Mientras ella esperaba Daniel tamborileó sus dedos encima de su expediente. Se recostó en la silla y empezó a girarla de derecha a izquierda. Parecía que no había nadie en casa. Beth colgó con los dedos y sin quitarse el auricular de la oreja volvió a marcar y esperó. Nada.
Daniel empezó a silbar una especie de melodía a la vez que llevaba sus manos detrás de su cabeza, sin quitarle ojo. Por fin Beth se rindió y colgó el aparato con demasiada energía.
— ¿No contestan?
— Ya lo ha visto.
— Lo intentaremos más tarde —zanjó el tema—. Ahora, vamos a intentar entablar una conversación ligera e intrascendente. Nada profundo ni cargado de dobles significados —cerró su expediente apartándolo a un lado—. Digamos que será una primera toma de contacto para que vayamos conociéndonos un poco más ¿te parece bien?
— ¿Ésto forma parte de la terapia? —preguntó un poco confundida por lo extraño del asunto.
— No. La terapia la empezaremos el lunes. Solo serán preguntas personales, nada relacionado con lo que hacemos aquí. Hoy solo saciaremos nuestra mutua curiosidad. Yo te cuento algo personal y después tú me lo cuentas a mí. Si tengo dudas te pregunto y si las tienes tú me preguntas a mí… es un juego sencillo.
— De acuerdo —cruzó los brazos delante del pecho—, si eso es lo que quiere que hagamos eso haremos.
— Tutéame, por favor.
— Preferiría no hacerlo.
— No soy tan viejo como para que me llames de usted.
— No es por la edad. No tuteo a mis terapeutas.
— Aún no soy tu terapeuta, quedamos en que empezaríamos con eso el lunes.
— ¿Entonces quien se supone que es hoy para mí?

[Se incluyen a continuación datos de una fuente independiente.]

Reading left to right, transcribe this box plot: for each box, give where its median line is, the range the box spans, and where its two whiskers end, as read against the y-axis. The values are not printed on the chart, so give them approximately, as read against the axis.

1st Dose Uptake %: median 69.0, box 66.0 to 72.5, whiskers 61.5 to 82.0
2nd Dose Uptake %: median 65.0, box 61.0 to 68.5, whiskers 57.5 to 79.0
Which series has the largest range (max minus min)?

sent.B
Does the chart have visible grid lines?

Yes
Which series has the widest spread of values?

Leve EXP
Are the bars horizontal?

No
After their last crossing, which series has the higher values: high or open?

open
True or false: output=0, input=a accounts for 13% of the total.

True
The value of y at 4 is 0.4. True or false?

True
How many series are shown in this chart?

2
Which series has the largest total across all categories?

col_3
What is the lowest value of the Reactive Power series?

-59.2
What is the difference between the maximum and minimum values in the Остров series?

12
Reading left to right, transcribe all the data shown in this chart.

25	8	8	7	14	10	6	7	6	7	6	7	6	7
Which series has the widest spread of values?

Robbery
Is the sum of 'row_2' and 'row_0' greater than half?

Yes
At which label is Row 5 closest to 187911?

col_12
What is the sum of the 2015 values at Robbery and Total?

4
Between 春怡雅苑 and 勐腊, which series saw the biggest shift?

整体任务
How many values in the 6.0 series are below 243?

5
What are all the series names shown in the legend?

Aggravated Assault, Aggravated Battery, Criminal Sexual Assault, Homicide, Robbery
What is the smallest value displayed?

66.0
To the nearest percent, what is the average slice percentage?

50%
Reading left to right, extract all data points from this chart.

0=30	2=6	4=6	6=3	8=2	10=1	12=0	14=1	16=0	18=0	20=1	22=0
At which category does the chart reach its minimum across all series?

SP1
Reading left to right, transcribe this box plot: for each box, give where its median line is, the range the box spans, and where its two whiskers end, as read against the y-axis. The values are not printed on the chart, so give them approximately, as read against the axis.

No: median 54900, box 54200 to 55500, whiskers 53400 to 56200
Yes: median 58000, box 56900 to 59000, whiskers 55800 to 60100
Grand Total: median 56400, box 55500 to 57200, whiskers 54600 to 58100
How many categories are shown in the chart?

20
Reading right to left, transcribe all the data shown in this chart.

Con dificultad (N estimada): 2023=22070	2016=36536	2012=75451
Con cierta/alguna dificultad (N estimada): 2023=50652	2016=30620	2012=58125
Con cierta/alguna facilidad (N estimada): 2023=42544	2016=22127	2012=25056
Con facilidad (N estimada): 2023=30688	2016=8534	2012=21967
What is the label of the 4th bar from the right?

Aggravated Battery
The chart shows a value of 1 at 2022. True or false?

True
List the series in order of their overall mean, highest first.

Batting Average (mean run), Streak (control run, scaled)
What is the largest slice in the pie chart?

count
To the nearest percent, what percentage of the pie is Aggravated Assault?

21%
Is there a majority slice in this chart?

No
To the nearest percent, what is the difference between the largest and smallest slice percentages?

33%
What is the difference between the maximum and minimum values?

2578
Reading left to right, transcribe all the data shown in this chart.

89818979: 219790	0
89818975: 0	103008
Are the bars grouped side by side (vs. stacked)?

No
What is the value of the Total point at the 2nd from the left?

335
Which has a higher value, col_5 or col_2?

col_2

— Un nuevo amigo al que intentas conocer…
— Yo no quiero conocerle, es usted quien quiere conocerme a mí.
— No hace ni un minuto que has aceptado el juego y ya intentas echarte atrás…
— No me estoy echando atrás, simplemente no quiero tutearle.
— Pues no lo hagas.
— No pensaba hacerlo.
— Si te sientes incómoda podemos dejarlo…
— ¿Qué coño pretende, confundirme?
— No, solo pretendo conocerte. Pero si no estás preparada para hablar conmigo no hay problema, podemos esperar al lunes y hacerlo todo más profesional.
— No me siento incómoda, me limito a contestar sus preguntas.
— Aún no te he preguntado nada Beth, y parece por la expresión de tu cara que te haya sometido a un tercer grado…
La blanca sonrisa que vio en sus labios la descolocó por completo. Era cierto que no le había preguntado nada y que ella misma estaba poniendo las barreras para dificultar la conversación. Y ésto en vez de enfadarle o sacarle de sus casillas parecía no afectarle en absoluto. Seguía sonriente y relajado. Desde luego no estaba frente al típico loquero y aunque siempre se las había apañado para no dejarse manipular decidió aflojar un poco sus defensas. Pero solo lo suficiente para ver con qué tipo de profesional estaba tratando.